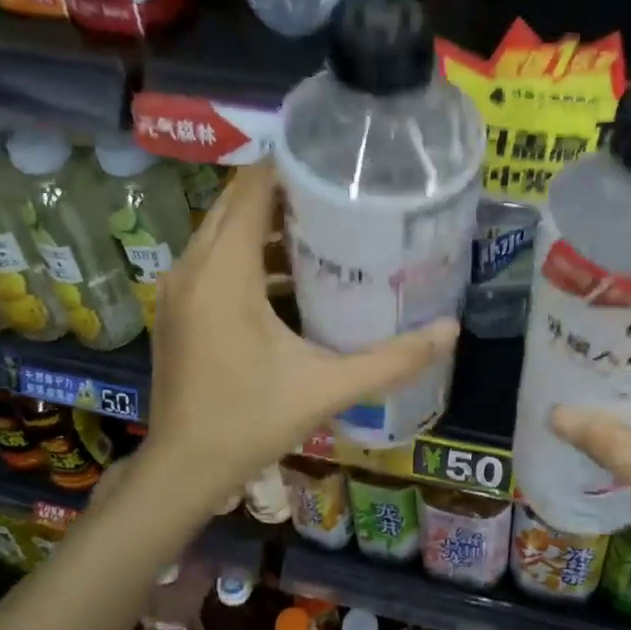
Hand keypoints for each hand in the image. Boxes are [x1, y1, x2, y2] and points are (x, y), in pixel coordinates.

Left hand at [131, 160, 457, 515]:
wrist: (183, 469)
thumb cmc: (250, 421)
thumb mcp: (327, 388)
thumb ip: (391, 359)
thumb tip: (451, 330)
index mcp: (224, 273)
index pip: (251, 190)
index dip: (289, 166)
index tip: (334, 160)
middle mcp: (193, 268)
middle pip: (236, 203)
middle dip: (284, 190)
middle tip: (340, 190)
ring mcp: (180, 288)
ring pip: (223, 230)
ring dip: (267, 222)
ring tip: (326, 224)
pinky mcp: (180, 308)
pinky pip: (216, 258)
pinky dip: (250, 252)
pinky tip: (294, 274)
· · · · · · ·
How to complete this task: Where a line of the entries above holds the word "hand", return that line.

Exercise response:
Hand keypoints for each hand in the image. Boxes are [x1, y1, x2, y2] and points are (x, y), in pixel coordinates.
Left hand at [131, 160, 457, 515]:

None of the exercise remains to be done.